In these movies, single-fathers aren't shown struggling with money or custody; the carpenter work or music teaching that the father does seems to pay the bills just fine. The father may be depicted as sad and lonely, but not really stressed. The emotional labor from the paralleled single-mother films doesn't seem to be as much of an issue for these dads; instead, the memory of their nearly-angelic wife seems to (posthumously) do a lot of work. They're are often reflections in these movies about how much the late mother loved Christmas, how proud she'd be of the child performing in his or her first Christmas pageant or what have you. The late mother is also often depicted as an ideal; she may have been "the kindest" person and the one who made the holidays "the most magical," she she may even have run a soup kitchen or community center for those in need. After that idyllic angel is taken away both from him and his child, the single-father must be made happy by a famous pop star, a socialite, or an industrious baker now at Christmas.

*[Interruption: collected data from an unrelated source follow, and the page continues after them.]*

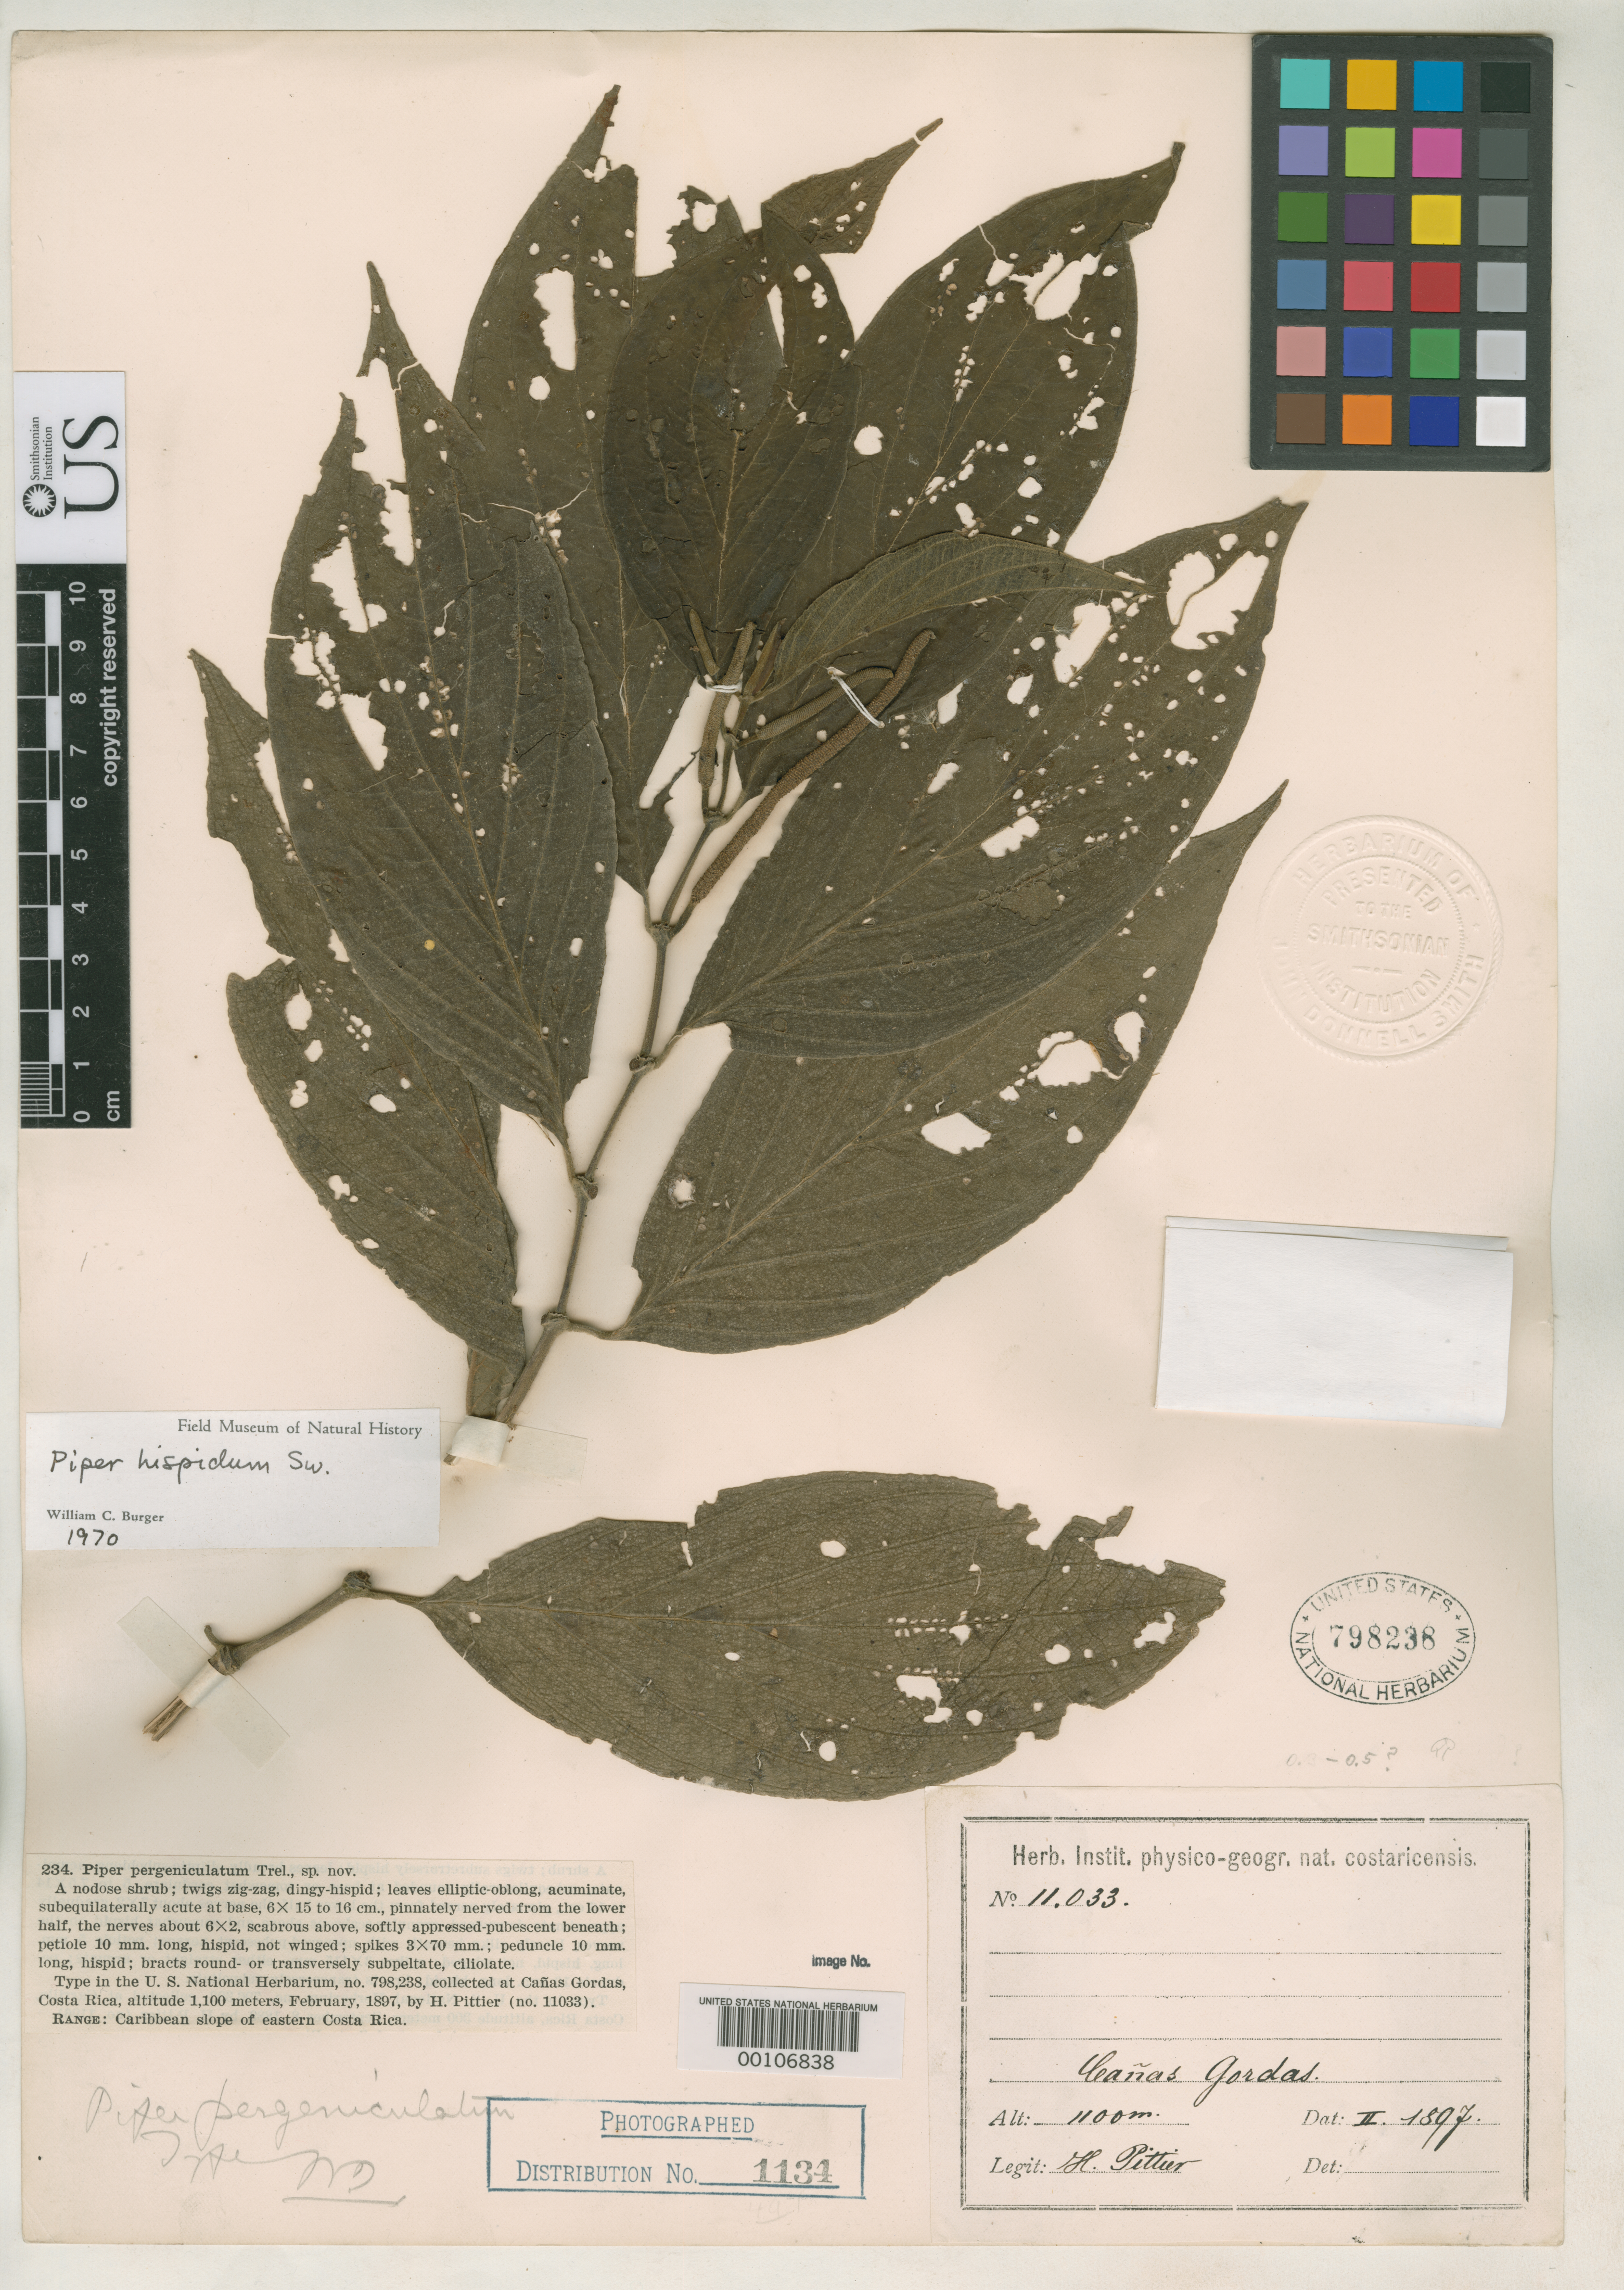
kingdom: Plantae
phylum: Tracheophyta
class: Magnoliopsida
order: Piperales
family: Piperaceae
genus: Piper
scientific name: Piper pergeniculatum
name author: Trel.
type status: Holotype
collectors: H. F. Pittier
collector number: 11033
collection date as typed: Feb 1897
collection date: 1897-02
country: Costa Rica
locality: Cañas Gordas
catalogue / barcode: US 798238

There is significantly less domestic and emotional labor shown in the single-father movies; this may also be because the single-father often has a female relative (sister, mother, or aunt) who has been helping out with domestic tasks or childcare. It's not the single-father character who needs to learn a lesson at Christmas in these movies. As Kayleigh Day mentions in her article for Stylist, the single-father movies focus very little on either the father's parenting or the complexity of who the late-mother was. Instead, the single-fatherhood of the male lead serves as a kind of shorthand, as "very real evidence that another woman pre-vetted our male love interest and decided his genetic material was worth passing on. Which means that he was, at least once, capable of a meaningful relationship... [and] able to handle grown-up responsibilities." Thus, in these movies, it is usually the female love interest who has to grow, to put aside her frivolous ways or demanding career in order to be the kind of partner the widowed father needs.
In this blog, I've written before about how media and movies depict the unequal division of parenting, and it's certainly interesting to me that these television Christmas romances reflect some similar ideas. These films reveal some of the expectation gaps with mothers and fathers, what emotions are associated with different genders and parental roles... and how much these Christmas movies recycle similar plot-points.